Fusion io does the hard part
Fast, high-capacity flash drive
Fusion-io’s impressive demo at DEMOfall07 piqued my interest (see Fusion io - great demo. Now comes the hard part.) and skepticism. They’ve announced some pricing and refined the specs.
The ioDrive

The ioDrive is a PCIe x4 card with 80, 160 or 320 GB of NAND flash. With a claimed performance of a sustained 87,500 8k IOPS - down from the DEMOfall claim of 150,000 IOPS - the ioDrive offers fast relief from disk latency.
While not as fast as RAM with a device latency of 25us - I’d guess driver latency would be more - the non-volatility, higher capacity and competitive price make it a reasonable substitute for more server RAM. Retail pricing starts at $2400, which is the $30/GB they promised. I’d assume the larger versions would have lower $/GB pricing.
The card is supported on Red Hat AS 4.0 and SUSE ES 10.
The StorageMojo take
Flash drive performance on single-user systems has not lived up to the hype. But servers are another story.
The ioDrive gives low-end servers high-end RAID I/O performance at a much lower cost and footprint. Price competitive with RAM the ioDrive offers power-limited data centers another way to increase I/O performance without adding power-hungry arrays.
Kudos to Fusion-io for figuring out how to harness the promise of NAND flash in the real world.
Comments welcome, of course.


on January 2nd, 2008 at 4:08 pm
This could be useful for transaction logs for databases or file systems (e.g., you can specify which device(s) to put ZFS’ intent log on). Things could then be shuffled off to spinning rust at a more “leisurely” manner.
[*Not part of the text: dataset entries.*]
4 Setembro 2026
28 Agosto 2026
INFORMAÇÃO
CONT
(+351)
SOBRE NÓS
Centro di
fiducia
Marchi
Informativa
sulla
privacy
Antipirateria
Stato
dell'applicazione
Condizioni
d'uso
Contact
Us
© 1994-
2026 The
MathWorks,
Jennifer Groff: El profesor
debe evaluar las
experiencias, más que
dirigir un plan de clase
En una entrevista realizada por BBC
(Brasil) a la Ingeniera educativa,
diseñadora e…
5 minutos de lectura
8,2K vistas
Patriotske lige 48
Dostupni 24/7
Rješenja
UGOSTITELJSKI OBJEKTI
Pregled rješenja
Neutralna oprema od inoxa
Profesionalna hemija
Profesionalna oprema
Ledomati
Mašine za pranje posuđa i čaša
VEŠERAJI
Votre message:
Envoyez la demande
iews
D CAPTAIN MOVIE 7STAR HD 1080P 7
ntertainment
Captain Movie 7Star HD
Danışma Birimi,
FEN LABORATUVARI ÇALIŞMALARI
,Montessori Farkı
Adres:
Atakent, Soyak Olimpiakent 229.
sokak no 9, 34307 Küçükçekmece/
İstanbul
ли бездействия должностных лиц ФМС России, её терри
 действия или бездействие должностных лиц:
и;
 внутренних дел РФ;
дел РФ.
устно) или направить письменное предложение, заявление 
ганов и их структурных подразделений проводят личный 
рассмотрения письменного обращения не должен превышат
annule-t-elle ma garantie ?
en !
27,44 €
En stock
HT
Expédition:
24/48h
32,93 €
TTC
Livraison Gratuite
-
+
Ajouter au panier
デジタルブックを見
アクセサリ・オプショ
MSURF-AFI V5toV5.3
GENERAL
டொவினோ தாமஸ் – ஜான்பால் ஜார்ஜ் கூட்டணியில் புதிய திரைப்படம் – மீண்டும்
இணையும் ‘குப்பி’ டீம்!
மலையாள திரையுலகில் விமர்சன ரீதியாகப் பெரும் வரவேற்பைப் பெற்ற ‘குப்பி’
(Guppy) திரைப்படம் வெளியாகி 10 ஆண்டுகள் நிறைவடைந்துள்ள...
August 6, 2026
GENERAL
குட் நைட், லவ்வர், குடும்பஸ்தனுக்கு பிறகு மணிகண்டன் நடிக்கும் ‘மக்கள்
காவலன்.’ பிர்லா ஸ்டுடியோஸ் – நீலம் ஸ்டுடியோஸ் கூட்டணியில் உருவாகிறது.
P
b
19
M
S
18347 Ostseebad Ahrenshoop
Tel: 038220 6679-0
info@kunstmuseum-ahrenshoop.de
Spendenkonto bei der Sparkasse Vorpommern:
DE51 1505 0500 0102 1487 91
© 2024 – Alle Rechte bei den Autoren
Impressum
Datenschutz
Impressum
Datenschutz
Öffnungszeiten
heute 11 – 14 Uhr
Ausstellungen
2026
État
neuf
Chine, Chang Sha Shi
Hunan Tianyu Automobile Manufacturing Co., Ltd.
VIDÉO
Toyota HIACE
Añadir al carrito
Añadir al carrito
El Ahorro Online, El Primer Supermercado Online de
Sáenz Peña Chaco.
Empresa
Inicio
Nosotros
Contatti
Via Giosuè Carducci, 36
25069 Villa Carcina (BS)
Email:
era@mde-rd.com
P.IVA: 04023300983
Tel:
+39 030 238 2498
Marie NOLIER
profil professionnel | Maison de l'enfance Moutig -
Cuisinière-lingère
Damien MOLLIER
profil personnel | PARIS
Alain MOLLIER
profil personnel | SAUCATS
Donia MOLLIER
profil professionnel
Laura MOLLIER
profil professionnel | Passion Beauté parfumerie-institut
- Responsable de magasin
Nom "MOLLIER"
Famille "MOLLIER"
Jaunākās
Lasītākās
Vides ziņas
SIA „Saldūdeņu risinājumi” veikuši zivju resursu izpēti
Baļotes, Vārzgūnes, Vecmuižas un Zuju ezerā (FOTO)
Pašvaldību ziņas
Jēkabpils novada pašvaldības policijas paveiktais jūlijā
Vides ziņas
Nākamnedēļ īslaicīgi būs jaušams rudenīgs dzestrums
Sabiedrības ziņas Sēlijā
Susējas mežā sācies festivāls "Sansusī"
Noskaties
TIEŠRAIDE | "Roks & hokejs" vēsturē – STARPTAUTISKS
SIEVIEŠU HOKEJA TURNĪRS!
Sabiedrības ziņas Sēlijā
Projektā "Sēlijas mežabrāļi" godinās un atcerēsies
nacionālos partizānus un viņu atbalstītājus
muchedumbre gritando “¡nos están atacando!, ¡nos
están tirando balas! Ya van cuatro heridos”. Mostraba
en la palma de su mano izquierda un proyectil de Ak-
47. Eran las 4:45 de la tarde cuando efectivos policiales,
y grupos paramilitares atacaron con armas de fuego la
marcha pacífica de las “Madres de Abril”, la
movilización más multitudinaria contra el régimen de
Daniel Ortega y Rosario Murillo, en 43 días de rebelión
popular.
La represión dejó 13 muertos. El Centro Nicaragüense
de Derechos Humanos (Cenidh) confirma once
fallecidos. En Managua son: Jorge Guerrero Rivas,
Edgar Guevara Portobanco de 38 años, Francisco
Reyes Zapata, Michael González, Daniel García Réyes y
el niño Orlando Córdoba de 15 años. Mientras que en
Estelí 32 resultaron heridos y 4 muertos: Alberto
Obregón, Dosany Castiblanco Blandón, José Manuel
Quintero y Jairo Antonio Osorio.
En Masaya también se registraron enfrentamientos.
on January 4th, 2008 at 12:46 am
Depending on “request to data” latency…. useful for database indexes, near ram caches (not as fast as ram), good for high performance OS implementations i.e. read only memory mapped files like dlls and .so (first shut off auto-updates), web server - less in ram file caching. DNS, LDAP, Active directory databases. It could work well.
on January 4th, 2008 at 2:22 am
I went benchmarks!
We’re thinking of using these mtron drives:
http://feedblog.org/2007/12/13/ssd-vs-memory-the-end-is-nigh/
in Spinn3r (http://spinn3r.com)
which have 80MBps write throughput.
is the 87k here write IOPS or just read?
Their numbers would yield > 700MB/s.
Does anyone have any standardizes IO benchmarks on these drives?